Source data
- Opening Delimiter -
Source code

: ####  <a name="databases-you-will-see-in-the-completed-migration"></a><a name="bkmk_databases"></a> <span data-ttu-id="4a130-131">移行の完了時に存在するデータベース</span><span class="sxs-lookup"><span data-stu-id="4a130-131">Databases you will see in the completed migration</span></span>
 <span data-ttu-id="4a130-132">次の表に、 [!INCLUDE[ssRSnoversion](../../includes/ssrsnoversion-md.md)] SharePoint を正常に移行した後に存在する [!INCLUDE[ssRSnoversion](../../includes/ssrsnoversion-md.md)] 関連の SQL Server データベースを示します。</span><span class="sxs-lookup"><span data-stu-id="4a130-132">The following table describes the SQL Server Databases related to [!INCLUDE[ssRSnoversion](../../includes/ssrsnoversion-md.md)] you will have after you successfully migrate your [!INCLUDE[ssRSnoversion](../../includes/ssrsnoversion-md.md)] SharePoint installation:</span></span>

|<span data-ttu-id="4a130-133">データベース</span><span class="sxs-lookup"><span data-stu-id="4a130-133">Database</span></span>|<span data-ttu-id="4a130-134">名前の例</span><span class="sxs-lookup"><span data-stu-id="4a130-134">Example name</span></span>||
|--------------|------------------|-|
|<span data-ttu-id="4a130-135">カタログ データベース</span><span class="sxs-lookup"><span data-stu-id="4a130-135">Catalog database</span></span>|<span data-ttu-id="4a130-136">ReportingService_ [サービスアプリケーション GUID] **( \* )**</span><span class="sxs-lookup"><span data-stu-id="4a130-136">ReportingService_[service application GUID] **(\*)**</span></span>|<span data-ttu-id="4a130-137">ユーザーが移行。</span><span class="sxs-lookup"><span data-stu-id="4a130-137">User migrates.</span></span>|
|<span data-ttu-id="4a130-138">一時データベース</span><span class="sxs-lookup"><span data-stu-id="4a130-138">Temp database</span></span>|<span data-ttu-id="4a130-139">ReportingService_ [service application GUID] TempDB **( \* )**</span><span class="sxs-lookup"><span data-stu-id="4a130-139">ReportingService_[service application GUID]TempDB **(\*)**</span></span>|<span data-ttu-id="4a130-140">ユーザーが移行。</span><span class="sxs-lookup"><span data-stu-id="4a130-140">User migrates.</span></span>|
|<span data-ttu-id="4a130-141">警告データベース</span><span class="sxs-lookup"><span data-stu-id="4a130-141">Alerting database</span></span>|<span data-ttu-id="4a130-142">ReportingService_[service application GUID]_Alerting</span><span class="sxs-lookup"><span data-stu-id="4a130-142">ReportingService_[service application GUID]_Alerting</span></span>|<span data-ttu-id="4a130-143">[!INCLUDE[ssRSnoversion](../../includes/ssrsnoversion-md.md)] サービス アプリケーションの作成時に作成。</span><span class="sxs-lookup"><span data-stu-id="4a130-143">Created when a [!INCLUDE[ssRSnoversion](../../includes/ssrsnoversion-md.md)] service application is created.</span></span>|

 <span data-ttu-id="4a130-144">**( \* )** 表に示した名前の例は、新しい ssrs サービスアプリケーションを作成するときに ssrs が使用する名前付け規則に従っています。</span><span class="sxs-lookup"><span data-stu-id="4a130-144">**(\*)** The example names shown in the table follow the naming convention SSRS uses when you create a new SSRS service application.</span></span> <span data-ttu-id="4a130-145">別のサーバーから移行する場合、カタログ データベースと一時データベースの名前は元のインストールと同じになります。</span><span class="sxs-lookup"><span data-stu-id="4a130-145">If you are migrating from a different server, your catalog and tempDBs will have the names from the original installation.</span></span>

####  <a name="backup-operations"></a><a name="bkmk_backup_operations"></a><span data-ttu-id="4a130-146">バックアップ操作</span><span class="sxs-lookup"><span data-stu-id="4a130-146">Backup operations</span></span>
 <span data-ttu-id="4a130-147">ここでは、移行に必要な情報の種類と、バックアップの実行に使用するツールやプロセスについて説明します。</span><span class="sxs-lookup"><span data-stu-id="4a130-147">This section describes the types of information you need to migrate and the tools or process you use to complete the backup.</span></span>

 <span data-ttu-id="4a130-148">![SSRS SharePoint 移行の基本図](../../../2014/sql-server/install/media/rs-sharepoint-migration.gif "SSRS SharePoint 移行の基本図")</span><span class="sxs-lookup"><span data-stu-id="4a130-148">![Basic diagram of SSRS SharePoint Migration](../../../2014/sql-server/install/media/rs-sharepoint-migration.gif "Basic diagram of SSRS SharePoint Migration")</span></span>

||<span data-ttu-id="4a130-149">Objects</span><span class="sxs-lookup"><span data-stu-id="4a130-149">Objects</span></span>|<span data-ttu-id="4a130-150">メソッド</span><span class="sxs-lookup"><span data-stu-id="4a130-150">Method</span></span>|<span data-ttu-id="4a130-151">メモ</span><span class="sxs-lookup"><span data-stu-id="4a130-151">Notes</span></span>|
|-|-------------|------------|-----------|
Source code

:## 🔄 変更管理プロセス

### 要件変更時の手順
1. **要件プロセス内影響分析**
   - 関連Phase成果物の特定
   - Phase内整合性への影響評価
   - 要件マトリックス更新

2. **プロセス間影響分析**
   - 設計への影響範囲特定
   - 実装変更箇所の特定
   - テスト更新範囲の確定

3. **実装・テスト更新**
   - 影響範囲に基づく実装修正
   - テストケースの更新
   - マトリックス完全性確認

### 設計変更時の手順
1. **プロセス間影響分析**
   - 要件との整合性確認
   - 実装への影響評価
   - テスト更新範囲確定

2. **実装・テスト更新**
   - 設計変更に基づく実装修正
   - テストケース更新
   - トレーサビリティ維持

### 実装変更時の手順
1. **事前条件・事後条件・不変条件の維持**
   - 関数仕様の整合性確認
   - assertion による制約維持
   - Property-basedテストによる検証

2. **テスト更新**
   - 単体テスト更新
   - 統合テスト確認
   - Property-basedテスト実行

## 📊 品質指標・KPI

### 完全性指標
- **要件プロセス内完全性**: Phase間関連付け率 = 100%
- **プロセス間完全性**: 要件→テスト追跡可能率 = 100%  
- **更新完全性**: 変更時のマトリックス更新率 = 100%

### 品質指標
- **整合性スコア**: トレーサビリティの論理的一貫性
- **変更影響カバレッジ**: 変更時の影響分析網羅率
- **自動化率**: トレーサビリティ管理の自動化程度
- Closing Delimiter -
Each line of the data must be copied exactly as it appears.

=== Output for this task ===
Source code

: ####  <a name="databases-you-will-see-in-the-completed-migration"></a><a name="bkmk_databases"></a> <span data-ttu-id="4a130-131">移行の完了時に存在するデータベース</span><span class="sxs-lookup"><span data-stu-id="4a130-131">Databases you will see in the completed migration</span></span>
 <span data-ttu-id="4a130-132">次の表に、 [!INCLUDE[ssRSnoversion](../../includes/ssrsnoversion-md.md)] SharePoint を正常に移行した後に存在する [!INCLUDE[ssRSnoversion](../../includes/ssrsnoversion-md.md)] 関連の SQL Server データベースを示します。</span><span class="sxs-lookup"><span data-stu-id="4a130-132">The following table describes the SQL Server Databases related to [!INCLUDE[ssRSnoversion](../../includes/ssrsnoversion-md.md)] you will have after you successfully migrate your [!INCLUDE[ssRSnoversion](../../includes/ssrsnoversion-md.md)] SharePoint installation:</span></span>

|<span data-ttu-id="4a130-133">データベース</span><span class="sxs-lookup"><span data-stu-id="4a130-133">Database</span></span>|<span data-ttu-id="4a130-134">名前の例</span><span class="sxs-lookup"><span data-stu-id="4a130-134">Example name</span></span>||
|--------------|------------------|-|
|<span data-ttu-id="4a130-135">カタログ データベース</span><span class="sxs-lookup"><span data-stu-id="4a130-135">Catalog database</span></span>|<span data-ttu-id="4a130-136">ReportingService_ [サービスアプリケーション GUID] **( \* )**</span><span class="sxs-lookup"><span data-stu-id="4a130-136">ReportingService_[service application GUID] **(\*)**</span></span>|<span data-ttu-id="4a130-137">ユーザーが移行。</span><span class="sxs-lookup"><span data-stu-id="4a130-137">User migrates.</span></span>|
|<span data-ttu-id="4a130-138">一時データベース</span><span class="sxs-lookup"><span data-stu-id="4a130-138">Temp database</span></span>|<span data-ttu-id="4a130-139">ReportingService_ [service application GUID] TempDB **( \* )**</span><span class="sxs-lookup"><span data-stu-id="4a130-139">ReportingService_[service application GUID]TempDB **(\*)**</span></span>|<span data-ttu-id="4a130-140">ユーザーが移行。</span><span class="sxs-lookup"><span data-stu-id="4a130-140">User migrates.</span></span>|
|<span data-ttu-id="4a130-141">警告データベース</span><span class="sxs-lookup"><span data-stu-id="4a130-141">Alerting database</span></span>|<span data-ttu-id="4a130-142">ReportingService_[service application GUID]_Alerting</span><span class="sxs-lookup"><span data-stu-id="4a130-142">ReportingService_[service application GUID]_Alerting</span></span>|<span data-ttu-id="4a130-143">[!INCLUDE[ssRSnoversion](../../includes/ssrsnoversion-md.md)] サービス アプリケーションの作成時に作成。</span><span class="sxs-lookup"><span data-stu-id="4a130-143">Created when a [!INCLUDE[ssRSnoversion](../../includes/ssrsnoversion-md.md)] service application is created.</span></span>|

 <span data-ttu-id="4a130-144">**( \* )** 表に示した名前の例は、新しい ssrs サービスアプリケーションを作成するときに ssrs が使用する名前付け規則に従っています。</span><span class="sxs-lookup"><span data-stu-id="4a130-144">**(\*)** The example names shown in the table follow the naming convention SSRS uses when you create a new SSRS service application.</span></span> <span data-ttu-id="4a130-145">別のサーバーから移行する場合、カタログ データベースと一時データベースの名前は元のインストールと同じになります。</span><span class="sxs-lookup"><span data-stu-id="4a130-145">If you are migrating from a different server, your catalog and tempDBs will have the names from the original installation.</span></span>

####  <a name="backup-operations"></a><a name="bkmk_backup_operations"></a><span data-ttu-id="4a130-146">バックアップ操作</span><span class="sxs-lookup"><span data-stu-id="4a130-146">Backup operations</span></span>
 <span data-ttu-id="4a130-147">ここでは、移行に必要な情報の種類と、バックアップの実行に使用するツールやプロセスについて説明します。</span><span class="sxs-lookup"><span data-stu-id="4a130-147">This section describes the types of information you need to migrate and the tools or process you use to complete the backup.</span></span>

 <span data-ttu-id="4a130-148">![SSRS SharePoint 移行の基本図](../../../2014/sql-server/install/media/rs-sharepoint-migration.gif "SSRS SharePoint 移行の基本図")</span><span class="sxs-lookup"><span data-stu-id="4a130-148">![Basic diagram of SSRS SharePoint Migration](../../../2014/sql-server/install/media/rs-sharepoint-migration.gif "Basic diagram of SSRS SharePoint Migration")</span></span>

||<span data-ttu-id="4a130-149">Objects</span><span class="sxs-lookup"><span data-stu-id="4a130-149">Objects</span></span>|<span data-ttu-id="4a130-150">メソッド</span><span class="sxs-lookup"><span data-stu-id="4a130-150">Method</span></span>|<span data-ttu-id="4a130-151">メモ</span><span class="sxs-lookup"><span data-stu-id="4a130-151">Notes</span></span>|
|-|-------------|------------|-----------|
Source code

:## 🔄 変更管理プロセス

### 要件変更時の手順
1. **要件プロセス内影響分析**
   - 関連Phase成果物の特定
   - Phase内整合性への影響評価
   - 要件マトリックス更新

2. **プロセス間影響分析**
   - 設計への影響範囲特定
   - 実装変更箇所の特定
   - テスト更新範囲の確定

3. **実装・テスト更新**
   - 影響範囲に基づく実装修正
   - テストケースの更新
   - マトリックス完全性確認

### 設計変更時の手順
1. **プロセス間影響分析**
   - 要件との整合性確認
   - 実装への影響評価
   - テスト更新範囲確定

2. **実装・テスト更新**
   - 設計変更に基づく実装修正
   - テストケース更新
   - トレーサビリティ維持

### 実装変更時の手順
1. **事前条件・事後条件・不変条件の維持**
   - 関数仕様の整合性確認
   - assertion による制約維持
   - Property-basedテストによる検証

2. **テスト更新**
   - 単体テスト更新
   - 統合テスト確認
   - Property-basedテスト実行

## 📊 品質指標・KPI

### 完全性指標
- **要件プロセス内完全性**: Phase間関連付け率 = 100%
- **プロセス間完全性**: 要件→テスト追跡可能率 = 100%  
- **更新完全性**: 変更時のマトリックス更新率 = 100%

### 品質指標
- **整合性スコア**: トレーサビリティの論理的一貫性
- **変更影響カバレッジ**: 変更時の影響分析網羅率
- **自動化率**: トレーサビリティ管理の自動化程度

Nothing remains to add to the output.